Dopo poco più di un mese dalla morte del presidente della repubblica Beji Caid Essebsi, in Tunisia la campagna elettorale si è ufficialmente aperta lunedì scorso. Uno scrutinio che, secondo la stessa stampa nazionale, si presenta «imprevedibile» – per l’unico paese “sopravvissuto” alle primavere arabe del 2011 – ma «decisivo» per consolidare il proprio assetto democratico.

«È la prima volta che i tunisini non hanno alcuna idea di chi potrà essere il loro futuro presidente – scrive il quotidiano Le Maghreb – visto che nel 2014 c’erano personalità come il presidente uscente Marzouki o Beji Caid Essebsi. Oggi, al contrario, tutto è possibile».

Inizialmente previste per il 17 novembre, le presidenziali sono state anticipate al 15 settembre dall’Isie (Alta autorità indipendente per le elezioni), a causa della morte prematura di Essebsi. Vedranno in lizza 26 candidati.

Molti sondaggi – gli ultimi risalgono a luglio – danno in testa l’uomo d’affari e magnate dei media Nabil Karoui che dallo scorso 23 agosto è agli arresti con l’accusa di riciclaggio di denaro. Dopo molte incertezze, l’Isie ha convalidato la sua candidatura.

I suoi sostenitori continuano ad affermare che dietro il suo fermo, considerato irregolare, ci sia il premier Youssef Chahed, suo principale antagonista. Accuse giustificate dalla recente proposta di legge, voluta dal primo ministro, di vietare a dirigenti di associazioni o proprietari di media – Karoui possiede il canale Nessma Tv ed è presidente dell’associazione benefica Khalil Tounes – di potersi presentare alle elezioni. Una legge ad personam, votata in parlamento, ma mai promulgata da Essebsi.

Il primo ministro Chahed, che ha delegato temporaneamente i poteri a Kamel Morjane, ministro degli Affari pubblici, per dedicarsi alla campagna elettorale, ha presentato mercoledì il proprio programma elettorale, riprendendo la sua consueta retorica riguardo al fatto di essere «l’uomo del cambiamento», nonostante questi anni di governo con pochi risultati positivi in materia di crescita economica e lotta alla disoccupazione.

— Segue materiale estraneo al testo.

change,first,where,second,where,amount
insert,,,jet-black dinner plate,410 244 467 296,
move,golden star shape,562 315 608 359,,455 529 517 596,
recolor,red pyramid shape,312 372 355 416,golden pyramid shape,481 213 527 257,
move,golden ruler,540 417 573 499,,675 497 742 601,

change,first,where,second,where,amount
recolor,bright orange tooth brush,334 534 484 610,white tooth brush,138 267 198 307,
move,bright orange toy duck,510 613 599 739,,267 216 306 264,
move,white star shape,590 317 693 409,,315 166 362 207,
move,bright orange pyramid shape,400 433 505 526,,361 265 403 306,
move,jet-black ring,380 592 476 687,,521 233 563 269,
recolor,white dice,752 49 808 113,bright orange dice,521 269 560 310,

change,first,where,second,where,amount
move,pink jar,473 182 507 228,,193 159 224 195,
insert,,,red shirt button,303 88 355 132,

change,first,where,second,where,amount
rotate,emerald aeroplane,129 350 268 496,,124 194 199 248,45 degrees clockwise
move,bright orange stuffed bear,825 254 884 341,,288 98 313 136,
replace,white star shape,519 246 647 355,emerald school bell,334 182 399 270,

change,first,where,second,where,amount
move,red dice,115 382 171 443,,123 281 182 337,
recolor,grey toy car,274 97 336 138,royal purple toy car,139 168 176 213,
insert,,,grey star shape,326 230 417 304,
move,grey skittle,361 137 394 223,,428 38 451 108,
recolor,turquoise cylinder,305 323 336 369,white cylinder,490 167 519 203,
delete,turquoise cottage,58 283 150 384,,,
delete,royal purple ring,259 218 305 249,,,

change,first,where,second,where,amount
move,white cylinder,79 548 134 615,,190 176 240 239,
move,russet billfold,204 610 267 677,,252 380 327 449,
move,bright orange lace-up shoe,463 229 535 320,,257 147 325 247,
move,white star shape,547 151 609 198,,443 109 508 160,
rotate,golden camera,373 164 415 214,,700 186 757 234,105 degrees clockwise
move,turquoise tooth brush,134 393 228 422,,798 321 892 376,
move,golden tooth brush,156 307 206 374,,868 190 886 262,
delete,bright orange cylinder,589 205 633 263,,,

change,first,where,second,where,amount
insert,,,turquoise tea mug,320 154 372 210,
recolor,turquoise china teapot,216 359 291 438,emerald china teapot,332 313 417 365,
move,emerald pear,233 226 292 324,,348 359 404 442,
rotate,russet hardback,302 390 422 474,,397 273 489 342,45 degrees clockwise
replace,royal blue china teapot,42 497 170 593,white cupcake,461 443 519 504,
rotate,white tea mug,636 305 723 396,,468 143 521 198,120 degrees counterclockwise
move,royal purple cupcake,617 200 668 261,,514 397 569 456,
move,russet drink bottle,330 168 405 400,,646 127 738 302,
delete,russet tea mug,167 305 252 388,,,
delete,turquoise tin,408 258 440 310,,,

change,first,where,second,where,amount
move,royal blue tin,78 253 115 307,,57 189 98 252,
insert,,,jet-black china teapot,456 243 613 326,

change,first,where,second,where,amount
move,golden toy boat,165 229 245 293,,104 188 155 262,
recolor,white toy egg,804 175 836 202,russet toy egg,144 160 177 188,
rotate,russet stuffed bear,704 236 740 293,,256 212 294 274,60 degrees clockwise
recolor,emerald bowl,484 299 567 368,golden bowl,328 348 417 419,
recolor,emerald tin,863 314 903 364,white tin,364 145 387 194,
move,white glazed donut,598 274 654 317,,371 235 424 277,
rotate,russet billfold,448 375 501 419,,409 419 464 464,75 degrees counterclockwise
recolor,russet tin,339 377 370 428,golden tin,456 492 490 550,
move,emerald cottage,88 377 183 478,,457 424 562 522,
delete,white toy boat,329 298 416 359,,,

Gli altri outsider nel campo dei partiti laici potrebbero essere l’anziano ministro della difesa Abdelkarim Zbidi, considerato il successore di Essebsi, ma uomo politico poco carismatico; Kais Saied, indipendente e neofita in politica; e l’ex presidente Moncef Marzouki. Opposto agli avversari laici, per la prima volta, il candidato del partito islamista Ennahdha, presidente ad interim dell’Assemblea parlamentare, Abdelfattah Mourou.

Una scelta fatta dal leader Rachid Gannouchi per proseguire in quel percorso di discontinuità con l’obiettivo di allontanare il partito dalla deriva islamista che aveva portato il paese sull’orlo di una guerra civile e che aveva evidenziato tutti i limiti di Ennahdha (che si ispira all’ideologia dei Fratelli musulmani) in termini di dispotismo e clientelismo.

Secondo il politologo Hamza Meddeb, intervistato dall’agenzia Afp, ci sono delle concrete possibilità che il candidato di Ennahdha, primo partito in Tunisia con circa il 28%, vada al ballottaggio, previsto per il prossimo 4 novembre.

«La grande incognita – afferma Meddeb – sarà capire, vista la frammentazione del campo secolarista, chi sarà il suo rivale tra Nabil Karoui, Youssef Chahed o Abdelkarim Zbidi».

Pochissime possibilità per il campo progressista della sinistra tunisina. Il Fronte popolare, infatti, si presenta diviso con la duplice candidatura sia del suo storico segretario generale, Hamma Hammami (arrivò terzo alle presidenziali del 2014 con l’8%), che di Mongi Rahoui, sostenuto dal partito Al Watad e dall’altro partito di sinistra Al Taliaa.